Thankfully there wasn't a red carpet at this event. I was able to head in the back door and go straight to my dressing room. A few VIPs have been back to visit but I haven't heard anything from Zara or from Mike.

Maybe he decided not to come?

I chuff a laugh remembering the endless jokes about coming between Duncan and I.

"What's so funny?" The nasally voice sends chills through my body.

"Nothing. Hi Mike."

"Mike? No Cheeky Meeky?" The nickname he gave himself for me to call him sets every nerve on my body on edge.

"No."

"Rhysie," he pleads as he walks into my dressing room. His cologne stings my nostrils. Wrong. It all feels wrong. "C'mon, are you still mad at me?"

"Am I still–am I still mad at you? Are you serious?" I stand and glare into his dead eyes. "You cheated."

"It was a PR relationship." He shifts and crosses his arms as he delivers his excuse.

"We didn't agree to end it!" I move towards him but before I can say anything else Zara appears and knocks on the door frame.

"Time to go." She says as she looks between Mike and me.

"Have one drink with me." Mike pleads as he places a hand on my bicep while I try to pass by.

"No." I shove off his touch.

I grab my hat and head out on stage.

The lights are bright but that's the benefit of being a country star, my hat provides some shade so I can keep my eyes wide open.

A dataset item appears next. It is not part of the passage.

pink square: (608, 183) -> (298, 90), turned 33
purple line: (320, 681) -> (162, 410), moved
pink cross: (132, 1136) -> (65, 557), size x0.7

Which I vow to do for the rest of the night.

Rest of my life.

"Hello Nashville! Happy New Year!" I call out into the microphone. My voice sounds unfamiliar in my in-ear monitors.

The crowd cheers and hoots and hollers.

Inhale, exhale. Perform.

"We're comin' up on midnight so I have a few songs for us before we count down. Get close to that someone you're gonna kiss and sing along with me."

I strum the opening chords as my band fills in the rest behind me. The lyrics and melodies fall from my lips with ease.

The pain I’ve become accustomed to since coming home to Nashville fades away as I sing about nights by the camp fire and nights by the bon fire and nights by the fireplace, cuddled with the one you love no matter the weather.

One song bleeds into another and before I know it it is time to sing my new song.

The world thinks it was written about Mike Kerr when in truth, it's about Duncan.

"This song is going to be on the upcoming album and it’s called Midnight Kissin'.

I wrote this song while I was in that in-between place of meeting someone and trying to figure out if it was going anywhere.

And as we find ourselves in that same space tonight, between two years, I hope you allow yourself some time for Midnight Kissin'. Here we go."